Source records:
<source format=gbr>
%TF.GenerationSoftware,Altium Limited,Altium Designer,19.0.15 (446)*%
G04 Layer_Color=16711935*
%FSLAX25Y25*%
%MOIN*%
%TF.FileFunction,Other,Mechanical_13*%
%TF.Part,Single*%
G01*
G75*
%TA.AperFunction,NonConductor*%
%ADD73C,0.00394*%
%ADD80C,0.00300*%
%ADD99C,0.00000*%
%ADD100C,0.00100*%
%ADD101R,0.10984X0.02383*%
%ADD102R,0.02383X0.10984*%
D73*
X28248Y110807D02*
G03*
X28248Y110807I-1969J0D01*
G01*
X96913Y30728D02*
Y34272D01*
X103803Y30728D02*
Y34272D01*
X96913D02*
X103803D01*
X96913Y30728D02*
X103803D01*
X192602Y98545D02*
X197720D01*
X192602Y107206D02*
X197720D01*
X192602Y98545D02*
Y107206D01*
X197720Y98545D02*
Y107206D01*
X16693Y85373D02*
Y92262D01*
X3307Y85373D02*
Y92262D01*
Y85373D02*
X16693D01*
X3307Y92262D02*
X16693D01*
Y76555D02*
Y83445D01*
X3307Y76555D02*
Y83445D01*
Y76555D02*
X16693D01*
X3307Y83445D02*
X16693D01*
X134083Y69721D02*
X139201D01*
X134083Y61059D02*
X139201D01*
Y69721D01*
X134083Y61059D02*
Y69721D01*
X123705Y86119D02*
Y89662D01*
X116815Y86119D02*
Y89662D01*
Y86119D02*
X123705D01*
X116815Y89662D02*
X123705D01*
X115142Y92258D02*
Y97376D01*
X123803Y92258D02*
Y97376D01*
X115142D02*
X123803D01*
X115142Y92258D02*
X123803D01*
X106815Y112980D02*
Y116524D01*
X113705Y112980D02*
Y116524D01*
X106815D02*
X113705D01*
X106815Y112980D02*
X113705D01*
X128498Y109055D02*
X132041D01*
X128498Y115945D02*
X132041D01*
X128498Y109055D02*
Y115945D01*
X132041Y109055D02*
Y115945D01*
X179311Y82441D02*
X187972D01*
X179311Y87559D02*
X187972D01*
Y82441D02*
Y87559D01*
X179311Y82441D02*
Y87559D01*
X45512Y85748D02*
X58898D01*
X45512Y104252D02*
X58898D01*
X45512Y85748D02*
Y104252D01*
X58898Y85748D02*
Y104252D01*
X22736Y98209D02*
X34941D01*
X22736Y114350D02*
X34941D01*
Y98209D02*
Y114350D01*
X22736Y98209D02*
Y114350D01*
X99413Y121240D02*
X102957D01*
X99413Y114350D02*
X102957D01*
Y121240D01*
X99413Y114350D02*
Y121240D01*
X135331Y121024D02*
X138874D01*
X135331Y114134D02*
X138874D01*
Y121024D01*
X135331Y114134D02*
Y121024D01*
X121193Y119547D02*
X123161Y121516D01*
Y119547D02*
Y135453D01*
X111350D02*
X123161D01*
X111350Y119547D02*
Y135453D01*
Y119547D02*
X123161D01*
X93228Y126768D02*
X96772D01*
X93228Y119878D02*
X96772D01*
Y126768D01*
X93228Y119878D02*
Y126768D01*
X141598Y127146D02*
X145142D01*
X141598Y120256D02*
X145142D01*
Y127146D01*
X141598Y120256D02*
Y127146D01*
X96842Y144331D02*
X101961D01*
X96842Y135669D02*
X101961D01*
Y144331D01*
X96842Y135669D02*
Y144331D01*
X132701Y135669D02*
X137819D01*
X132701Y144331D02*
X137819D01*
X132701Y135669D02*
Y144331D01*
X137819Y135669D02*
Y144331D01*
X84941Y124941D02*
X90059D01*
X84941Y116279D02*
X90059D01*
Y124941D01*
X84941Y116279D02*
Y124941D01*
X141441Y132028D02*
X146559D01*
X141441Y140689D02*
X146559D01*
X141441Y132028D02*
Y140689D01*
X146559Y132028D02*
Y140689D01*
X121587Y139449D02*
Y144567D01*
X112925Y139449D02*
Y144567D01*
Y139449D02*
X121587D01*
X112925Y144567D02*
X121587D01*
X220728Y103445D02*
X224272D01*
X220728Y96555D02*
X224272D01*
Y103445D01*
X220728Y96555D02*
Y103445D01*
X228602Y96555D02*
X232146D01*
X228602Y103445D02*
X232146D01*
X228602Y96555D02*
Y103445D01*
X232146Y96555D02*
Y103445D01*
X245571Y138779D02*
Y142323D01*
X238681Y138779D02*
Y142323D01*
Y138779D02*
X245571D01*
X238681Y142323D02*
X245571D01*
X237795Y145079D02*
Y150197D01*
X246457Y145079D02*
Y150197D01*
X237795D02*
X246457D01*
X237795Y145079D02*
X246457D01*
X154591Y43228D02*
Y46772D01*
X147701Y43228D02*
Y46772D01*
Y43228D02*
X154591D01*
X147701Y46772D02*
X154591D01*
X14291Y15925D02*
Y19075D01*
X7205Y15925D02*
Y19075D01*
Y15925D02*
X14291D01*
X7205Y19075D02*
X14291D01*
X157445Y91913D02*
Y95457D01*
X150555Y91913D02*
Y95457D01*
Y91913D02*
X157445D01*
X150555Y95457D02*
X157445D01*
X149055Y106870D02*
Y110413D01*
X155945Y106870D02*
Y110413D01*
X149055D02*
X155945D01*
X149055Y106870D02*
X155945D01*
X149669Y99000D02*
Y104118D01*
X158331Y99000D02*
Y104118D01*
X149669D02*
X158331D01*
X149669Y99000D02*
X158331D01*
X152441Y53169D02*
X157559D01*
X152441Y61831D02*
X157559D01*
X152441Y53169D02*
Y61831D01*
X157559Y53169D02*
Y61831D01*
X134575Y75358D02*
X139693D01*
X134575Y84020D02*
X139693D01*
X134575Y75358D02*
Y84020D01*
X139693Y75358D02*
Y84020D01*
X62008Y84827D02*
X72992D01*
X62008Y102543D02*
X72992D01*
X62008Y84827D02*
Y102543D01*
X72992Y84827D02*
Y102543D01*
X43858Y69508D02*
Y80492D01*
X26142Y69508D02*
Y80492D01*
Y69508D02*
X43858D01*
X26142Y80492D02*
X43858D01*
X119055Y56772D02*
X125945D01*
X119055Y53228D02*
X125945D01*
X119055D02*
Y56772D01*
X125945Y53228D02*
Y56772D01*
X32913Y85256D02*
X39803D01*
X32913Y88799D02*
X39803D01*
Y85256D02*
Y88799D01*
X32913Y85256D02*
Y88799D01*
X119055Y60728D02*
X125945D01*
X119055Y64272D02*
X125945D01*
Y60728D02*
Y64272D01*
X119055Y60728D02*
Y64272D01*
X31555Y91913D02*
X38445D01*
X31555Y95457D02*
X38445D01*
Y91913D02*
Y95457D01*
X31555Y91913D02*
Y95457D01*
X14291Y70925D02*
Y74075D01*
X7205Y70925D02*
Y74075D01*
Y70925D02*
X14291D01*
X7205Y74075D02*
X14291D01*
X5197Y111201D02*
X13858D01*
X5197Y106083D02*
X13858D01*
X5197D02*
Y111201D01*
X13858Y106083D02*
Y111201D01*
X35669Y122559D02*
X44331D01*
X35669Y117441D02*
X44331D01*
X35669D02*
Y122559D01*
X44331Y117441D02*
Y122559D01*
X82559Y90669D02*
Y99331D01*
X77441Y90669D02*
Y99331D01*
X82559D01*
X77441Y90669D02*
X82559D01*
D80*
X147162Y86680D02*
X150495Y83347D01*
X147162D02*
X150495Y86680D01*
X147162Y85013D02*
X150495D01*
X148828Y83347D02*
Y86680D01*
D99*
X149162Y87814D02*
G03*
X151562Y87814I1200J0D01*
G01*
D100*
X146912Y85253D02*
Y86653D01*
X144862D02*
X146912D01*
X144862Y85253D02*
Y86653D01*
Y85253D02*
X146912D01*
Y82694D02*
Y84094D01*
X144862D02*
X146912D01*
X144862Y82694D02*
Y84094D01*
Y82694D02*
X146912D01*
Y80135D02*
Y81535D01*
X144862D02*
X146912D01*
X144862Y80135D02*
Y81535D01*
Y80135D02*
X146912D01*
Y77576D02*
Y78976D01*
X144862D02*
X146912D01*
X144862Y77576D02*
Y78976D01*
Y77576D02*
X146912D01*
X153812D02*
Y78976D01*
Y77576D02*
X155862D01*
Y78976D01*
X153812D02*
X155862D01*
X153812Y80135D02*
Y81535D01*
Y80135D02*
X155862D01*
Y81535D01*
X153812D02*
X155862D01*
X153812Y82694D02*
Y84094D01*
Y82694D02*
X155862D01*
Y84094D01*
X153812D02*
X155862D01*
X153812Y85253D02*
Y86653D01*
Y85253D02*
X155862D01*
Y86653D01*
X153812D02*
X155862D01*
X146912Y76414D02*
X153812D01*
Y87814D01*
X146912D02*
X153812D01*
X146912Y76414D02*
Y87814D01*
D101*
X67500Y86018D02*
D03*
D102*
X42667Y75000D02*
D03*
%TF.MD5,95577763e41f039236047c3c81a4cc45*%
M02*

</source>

...

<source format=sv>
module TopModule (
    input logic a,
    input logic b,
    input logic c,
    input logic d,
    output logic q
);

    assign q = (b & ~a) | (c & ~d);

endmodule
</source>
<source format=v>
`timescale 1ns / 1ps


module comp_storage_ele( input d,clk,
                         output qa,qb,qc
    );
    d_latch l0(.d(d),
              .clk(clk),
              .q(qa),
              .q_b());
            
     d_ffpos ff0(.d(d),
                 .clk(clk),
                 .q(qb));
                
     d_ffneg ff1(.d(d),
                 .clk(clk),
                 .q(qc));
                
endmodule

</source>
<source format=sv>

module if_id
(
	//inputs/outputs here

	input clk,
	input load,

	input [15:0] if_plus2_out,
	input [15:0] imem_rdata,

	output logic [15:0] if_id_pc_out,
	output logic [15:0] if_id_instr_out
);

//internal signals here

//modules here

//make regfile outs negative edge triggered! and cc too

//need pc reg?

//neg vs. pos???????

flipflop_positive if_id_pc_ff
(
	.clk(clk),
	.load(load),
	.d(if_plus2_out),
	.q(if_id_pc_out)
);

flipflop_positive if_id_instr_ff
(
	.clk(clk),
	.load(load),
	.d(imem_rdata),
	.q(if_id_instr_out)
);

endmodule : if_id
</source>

==

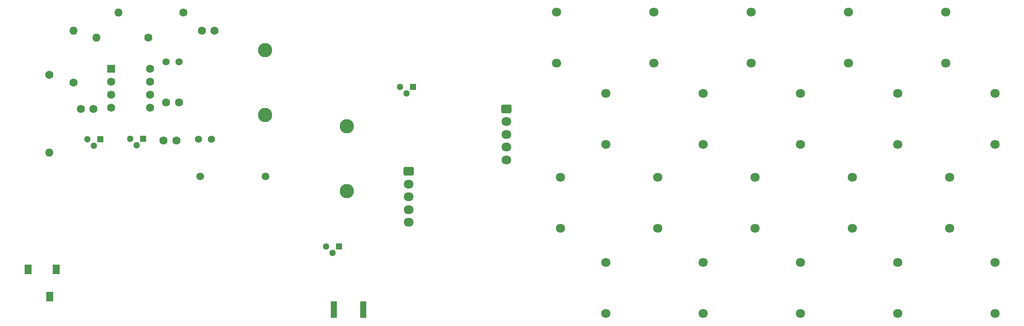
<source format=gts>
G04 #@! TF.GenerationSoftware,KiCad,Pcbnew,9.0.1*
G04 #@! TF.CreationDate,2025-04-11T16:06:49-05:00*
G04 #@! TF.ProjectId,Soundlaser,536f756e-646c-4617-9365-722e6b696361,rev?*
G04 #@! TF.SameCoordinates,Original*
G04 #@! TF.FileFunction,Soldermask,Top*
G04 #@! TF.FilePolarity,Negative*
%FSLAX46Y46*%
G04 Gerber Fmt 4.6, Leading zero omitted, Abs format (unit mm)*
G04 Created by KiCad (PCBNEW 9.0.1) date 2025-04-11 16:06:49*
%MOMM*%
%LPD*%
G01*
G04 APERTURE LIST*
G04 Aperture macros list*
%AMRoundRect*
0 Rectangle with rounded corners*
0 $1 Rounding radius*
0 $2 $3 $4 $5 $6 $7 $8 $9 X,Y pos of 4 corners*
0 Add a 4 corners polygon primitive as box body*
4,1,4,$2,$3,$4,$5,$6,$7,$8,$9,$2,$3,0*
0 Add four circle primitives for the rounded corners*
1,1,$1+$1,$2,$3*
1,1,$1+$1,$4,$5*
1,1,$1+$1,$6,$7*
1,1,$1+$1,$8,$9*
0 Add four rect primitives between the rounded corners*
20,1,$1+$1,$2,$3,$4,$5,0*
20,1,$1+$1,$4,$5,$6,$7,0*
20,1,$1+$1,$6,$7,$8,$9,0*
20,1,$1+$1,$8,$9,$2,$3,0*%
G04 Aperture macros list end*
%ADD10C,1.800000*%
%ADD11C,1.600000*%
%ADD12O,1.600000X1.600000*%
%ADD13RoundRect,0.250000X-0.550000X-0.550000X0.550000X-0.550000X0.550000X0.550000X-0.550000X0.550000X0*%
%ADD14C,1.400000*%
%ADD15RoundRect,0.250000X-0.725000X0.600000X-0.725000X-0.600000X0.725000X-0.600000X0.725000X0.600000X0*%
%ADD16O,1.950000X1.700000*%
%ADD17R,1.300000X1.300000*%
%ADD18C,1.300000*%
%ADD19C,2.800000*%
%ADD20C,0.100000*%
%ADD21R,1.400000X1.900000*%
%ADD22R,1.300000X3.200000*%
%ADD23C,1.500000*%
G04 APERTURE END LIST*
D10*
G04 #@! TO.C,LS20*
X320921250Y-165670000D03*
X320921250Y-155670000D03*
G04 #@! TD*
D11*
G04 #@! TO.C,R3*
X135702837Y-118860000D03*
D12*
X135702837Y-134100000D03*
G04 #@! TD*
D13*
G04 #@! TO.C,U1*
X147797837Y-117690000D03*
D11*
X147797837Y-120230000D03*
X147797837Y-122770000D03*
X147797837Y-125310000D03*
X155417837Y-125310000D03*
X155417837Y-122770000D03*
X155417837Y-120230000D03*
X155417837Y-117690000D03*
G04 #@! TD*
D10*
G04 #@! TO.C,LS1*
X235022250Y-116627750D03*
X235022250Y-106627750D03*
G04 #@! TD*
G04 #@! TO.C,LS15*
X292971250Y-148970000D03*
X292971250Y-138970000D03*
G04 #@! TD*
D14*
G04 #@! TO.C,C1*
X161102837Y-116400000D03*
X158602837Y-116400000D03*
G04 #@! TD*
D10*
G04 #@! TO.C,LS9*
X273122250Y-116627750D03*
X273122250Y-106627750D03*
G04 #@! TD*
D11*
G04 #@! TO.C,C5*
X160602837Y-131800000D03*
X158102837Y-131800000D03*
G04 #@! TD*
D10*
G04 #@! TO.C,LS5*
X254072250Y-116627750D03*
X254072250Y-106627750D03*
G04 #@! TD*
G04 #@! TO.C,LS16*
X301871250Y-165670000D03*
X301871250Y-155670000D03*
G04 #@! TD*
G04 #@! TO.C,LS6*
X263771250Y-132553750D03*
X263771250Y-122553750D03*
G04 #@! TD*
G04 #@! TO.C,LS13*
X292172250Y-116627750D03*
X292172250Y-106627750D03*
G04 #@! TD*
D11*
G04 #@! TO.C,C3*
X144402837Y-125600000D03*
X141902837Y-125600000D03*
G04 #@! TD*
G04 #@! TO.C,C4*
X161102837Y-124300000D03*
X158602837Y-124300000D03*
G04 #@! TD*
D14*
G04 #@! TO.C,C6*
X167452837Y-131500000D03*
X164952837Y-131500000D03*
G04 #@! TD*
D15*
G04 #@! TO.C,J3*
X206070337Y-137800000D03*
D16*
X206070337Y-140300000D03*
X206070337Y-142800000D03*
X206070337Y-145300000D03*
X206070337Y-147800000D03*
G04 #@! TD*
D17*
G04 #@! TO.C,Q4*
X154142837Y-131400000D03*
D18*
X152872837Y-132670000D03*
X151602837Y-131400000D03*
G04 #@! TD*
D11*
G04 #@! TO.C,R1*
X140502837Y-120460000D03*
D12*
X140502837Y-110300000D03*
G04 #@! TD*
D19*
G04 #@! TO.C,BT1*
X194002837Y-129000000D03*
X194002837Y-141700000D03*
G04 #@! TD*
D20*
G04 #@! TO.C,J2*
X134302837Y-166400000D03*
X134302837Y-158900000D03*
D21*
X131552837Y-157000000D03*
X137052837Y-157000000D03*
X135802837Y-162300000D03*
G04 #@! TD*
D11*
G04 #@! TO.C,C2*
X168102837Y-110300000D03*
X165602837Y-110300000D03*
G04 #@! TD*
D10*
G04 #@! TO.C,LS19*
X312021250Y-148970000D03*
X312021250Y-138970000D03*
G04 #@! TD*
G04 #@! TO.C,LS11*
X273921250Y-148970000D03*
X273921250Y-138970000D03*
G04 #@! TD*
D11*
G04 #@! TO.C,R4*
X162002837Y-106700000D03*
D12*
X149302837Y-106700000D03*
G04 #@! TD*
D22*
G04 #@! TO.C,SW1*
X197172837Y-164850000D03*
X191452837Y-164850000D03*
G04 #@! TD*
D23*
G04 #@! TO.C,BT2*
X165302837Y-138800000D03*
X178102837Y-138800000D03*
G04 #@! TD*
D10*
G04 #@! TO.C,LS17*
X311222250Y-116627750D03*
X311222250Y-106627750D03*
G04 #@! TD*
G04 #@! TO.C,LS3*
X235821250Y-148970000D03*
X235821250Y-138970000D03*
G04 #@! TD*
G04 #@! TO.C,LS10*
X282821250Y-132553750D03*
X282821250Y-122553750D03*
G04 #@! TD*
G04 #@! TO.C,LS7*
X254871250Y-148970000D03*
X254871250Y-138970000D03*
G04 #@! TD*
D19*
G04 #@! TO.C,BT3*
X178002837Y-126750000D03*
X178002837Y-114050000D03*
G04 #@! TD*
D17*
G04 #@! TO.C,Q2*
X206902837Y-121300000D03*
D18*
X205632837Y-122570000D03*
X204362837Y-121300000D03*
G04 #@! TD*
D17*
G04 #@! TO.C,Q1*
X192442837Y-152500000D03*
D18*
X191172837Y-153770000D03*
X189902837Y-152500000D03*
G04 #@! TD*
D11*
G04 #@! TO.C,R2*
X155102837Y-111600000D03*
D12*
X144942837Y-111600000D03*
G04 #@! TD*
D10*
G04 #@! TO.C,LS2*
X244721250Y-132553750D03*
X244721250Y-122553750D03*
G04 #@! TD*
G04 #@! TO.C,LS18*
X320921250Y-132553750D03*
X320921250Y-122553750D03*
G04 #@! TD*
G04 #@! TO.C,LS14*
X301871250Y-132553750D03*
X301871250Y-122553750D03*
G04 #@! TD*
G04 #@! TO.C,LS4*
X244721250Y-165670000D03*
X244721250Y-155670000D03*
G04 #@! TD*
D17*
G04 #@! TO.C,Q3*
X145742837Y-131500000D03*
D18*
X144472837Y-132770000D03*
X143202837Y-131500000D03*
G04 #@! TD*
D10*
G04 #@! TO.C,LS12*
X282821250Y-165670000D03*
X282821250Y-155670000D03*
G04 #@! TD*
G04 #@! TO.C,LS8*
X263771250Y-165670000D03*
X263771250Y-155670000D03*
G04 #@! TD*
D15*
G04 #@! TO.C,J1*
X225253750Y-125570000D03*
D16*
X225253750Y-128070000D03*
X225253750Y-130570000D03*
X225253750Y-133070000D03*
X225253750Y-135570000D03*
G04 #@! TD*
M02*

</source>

▶ _YOUR OBJECTIVE_:
Go line by line through the data, copying each one that contains the word "here".

▶ _PROBLEM SOLUTION_:
	//inputs/outputs here
//internal signals here
//modules here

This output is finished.